Carcare, si finge gentile e abbraccia una 90enne: rubata la collana d’oro

Il colpo in via Gaggioni ai danni di un’anziana seduta su una panchina. La donna, descritta come quarantenne, avrebbe agito con modi cordiali per poi sottrarle il gioiello. L’appello dei familiari: "Chi ha visto qualcosa ci aiuti a ricostruire quanto accaduto"

Carcare, si finge gentile e abbraccia una 90enne: rubata la collana d’oro

A Carcare, in una tranquilla mattina di primavera, una donna di 90 anni è diventata vittima di un furto tanto rapido quanto odioso.

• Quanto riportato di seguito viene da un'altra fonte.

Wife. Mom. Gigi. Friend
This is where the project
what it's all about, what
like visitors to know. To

È accaduto giovedì nella zona di via Gaggioni, dove l’anziana si era fermata a riposare su una panchina.

Ad avvicinarla è stata una donna sulla quarantina, vestita di bianco, che con modi apparentemente gentili avrebbe attaccato discorso chiedendole se conoscesse qualcuno disposto a offrirle lavoro. “Come badante?”, avrebbe domandato l’anziana. “Anche”, la risposta della sconosciuta, prima di avvicinarsi con una scusa affettuosa, quasi un gesto di confidenza.

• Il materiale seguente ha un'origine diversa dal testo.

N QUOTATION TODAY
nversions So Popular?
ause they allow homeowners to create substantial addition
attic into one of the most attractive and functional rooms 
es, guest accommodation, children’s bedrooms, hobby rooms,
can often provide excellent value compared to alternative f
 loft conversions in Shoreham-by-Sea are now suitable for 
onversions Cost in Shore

In pochi istanti, con abilità e destrezza, la donna avrebbe abbracciato la novantenne riuscendo a sfilarle dal collo una collana d’oro dal forte valore affettivo: un ricordo regalato dai colleghi di lavoro dopo anni di servizio. Solo in seguito, tornata a casa, la vittima si sarebbe accorta della sparizione del gioiello, inizialmente pensando di averlo smarrito tra le mura domestiche.

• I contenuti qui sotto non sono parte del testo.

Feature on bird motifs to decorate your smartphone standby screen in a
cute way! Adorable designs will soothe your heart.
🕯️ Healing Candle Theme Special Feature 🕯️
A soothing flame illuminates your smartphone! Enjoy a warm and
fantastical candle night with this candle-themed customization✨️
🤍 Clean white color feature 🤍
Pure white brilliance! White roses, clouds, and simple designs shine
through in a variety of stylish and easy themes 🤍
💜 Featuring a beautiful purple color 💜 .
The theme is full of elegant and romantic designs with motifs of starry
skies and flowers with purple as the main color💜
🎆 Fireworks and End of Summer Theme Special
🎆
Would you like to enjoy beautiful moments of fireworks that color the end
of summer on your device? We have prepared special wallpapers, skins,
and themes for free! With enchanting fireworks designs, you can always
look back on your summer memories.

Il racconto è emerso soltanto oggi, tra tristezza e amarezza, attraverso la testimonianza dei familiari, che hanno deciso di condividere l’accaduto nella speranza che qualcuno possa aver notato movimenti sospetti nella zona o riconoscere la descrizione della donna.

Quello avvenuto a Carcare sarebbe il primo caso segnalato in zona con queste modalità. Il metodo utilizzato — un approccio cordiale, il contatto fisico improvviso e il furto consumato in pochi istanti — richiama però un modus operandi già noto in altri episodi ai danni di anziani, spesso presi di mira proprio per la loro vulnerabilità. Tecniche che fanno leva sulla distrazione e sulla fiducia, trasformando un semplice gesto di vicinanza in un’occasione per colpire.

Resta ora l’appello dei familiari a chiunque possa aver visto qualcosa giovedì mattina in via Gaggioni o nei dintorni: anche un dettaglio apparentemente insignificante potrebbe aiutare a ricostruire quanto accaduto.